'Game of Thrones' Haters Don't Understand That Actually Seeing What's Happening on TV is Bad

'Game of Thrones' Haters Don't Understand That Actually Seeing What's Happening on TV is Bad


'Game of Thrones' Haters Don't Understand That Actually Seeing What's Happening on TV is Bad


The Long Night, the highly anticipated and grunt-filled third episode of Game of Thrones’ final season aired Sunday. The living tried to fend off the dead in the north. Beloved characters seemed not long for this world. Dragons fought dragons and extremely ill-conceived battle plans were executed.

It was a good, old-fashioned television event. One of those moments in time where it feels like everyone is doing the same thing. And it climaxed with a surprising, satisfying kill.

There was one small problem, of course, for impossible-to-please-viewers. It was tough make out what was happening most of the time. Classic MPEG-2 or MPEG-4 issue, it seems.

Everyone’s a critic, right? You build for 69 episodes to the biggest turning point, hype it up like the Super Bowl, and these people get all huffy when they can’t see what’s going on. Social media has ruined us all. In the old days a showrunner could have spent $15 million on a night battle that turned out to look like The Spice Channel and viewers would have just accepted it.

No longer. Sad.

Don’t they understand that this was an artistic choice to show the fog of war, the confusion of the moment? Sure, the choice was reverse-engineered by fanboys but it’s something, right? People will buy that it was intentional if you repeat it enough.

Sight is but one of the five senses. Stop overvaluing it when it comes to television. Have a little perspective.

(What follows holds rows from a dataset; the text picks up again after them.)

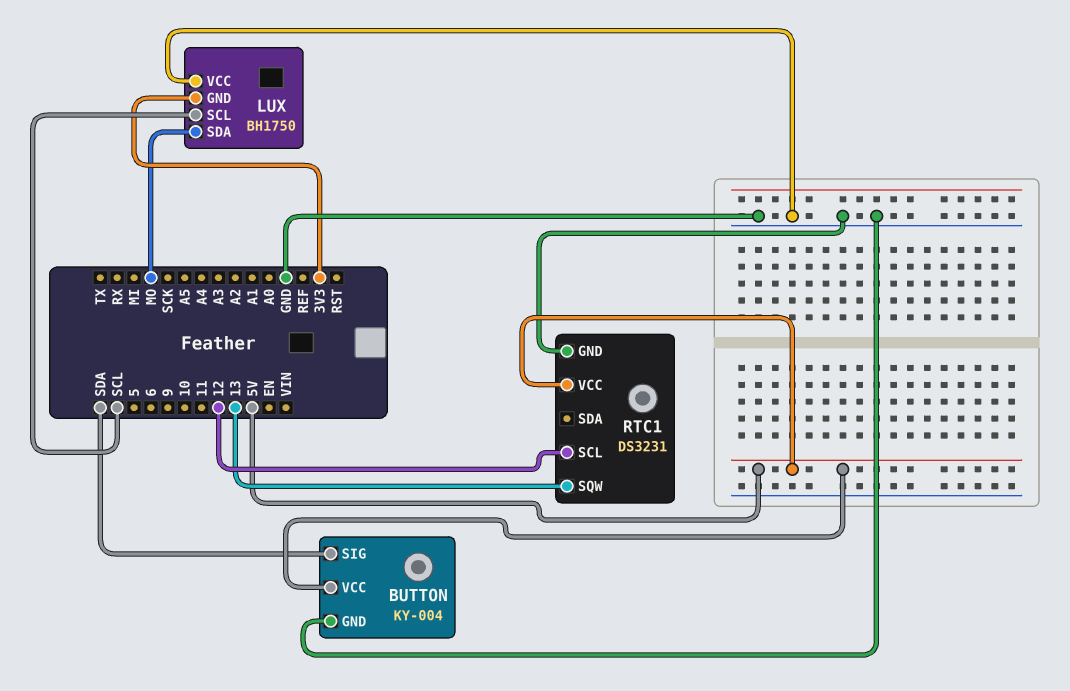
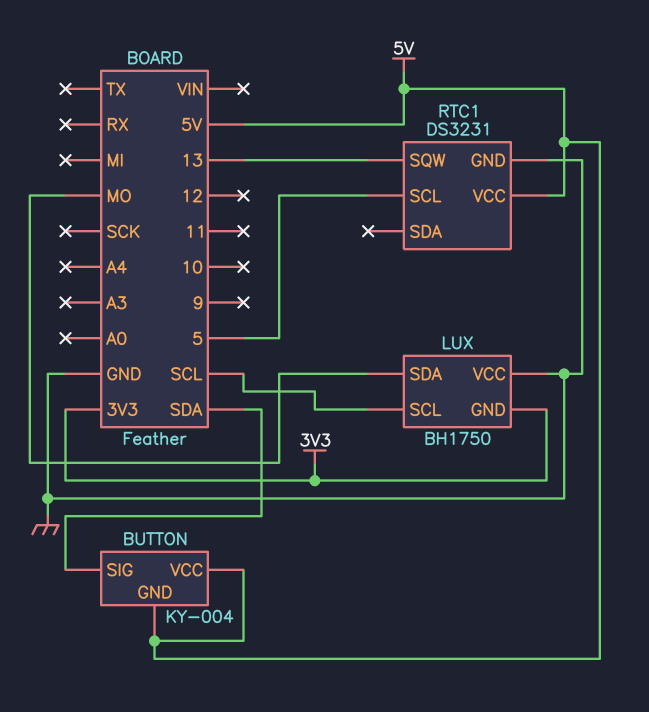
BUTTON pin GND: GND -> 5V
RTC1 pin SCL: 12 -> 5

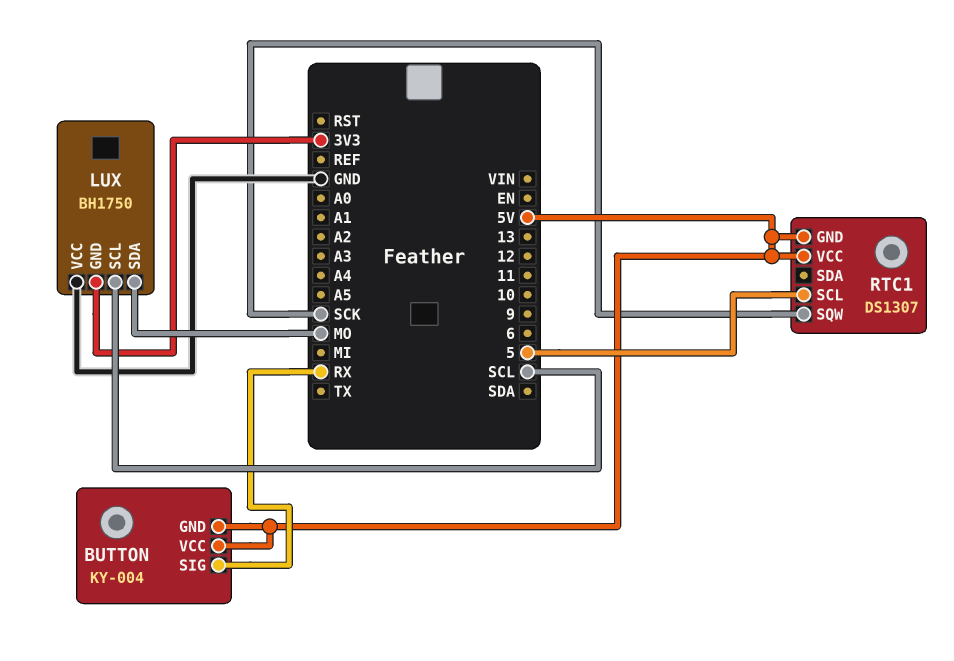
BUTTON pin SIG: SDA -> RX
RTC1: DS3231 -> DS1307
RTC1 pin GND: GND -> 5V
RTC1 pin SQW: 13 -> SCK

Also not as important as everyone says? Developing a baseline level of reason for main characters’ actions. Like, it’s no problem that the Night King, the Big Bad, had a paper-thin backstory where his motivations were barely explored. The Bad Guy was Bad and therefore wanted to do Bad Things.  What more do you people need to know, dammit?

Do you think a more complex understanding would have made his death any more rewarding? Be reasonable. When has that ever been the case? It’s important to realize that any time spent character-building the top villain takes away from time with any of the other 340 personalities that have been introduced. Tight budget.

Those hating on Game of Thrones and the greatness of this episode you couldn’t really see just don’t get it. Things have changed. It’s 2019 and no one watches television to understand what the hell is happening. Ideally, the plot and action sequences should be borderline impossible to decipher. That’s when the true fun starts.

Think of every great thing you’ve ever seen on television. Now think about if you hadn’t seen it. It would have been better, right?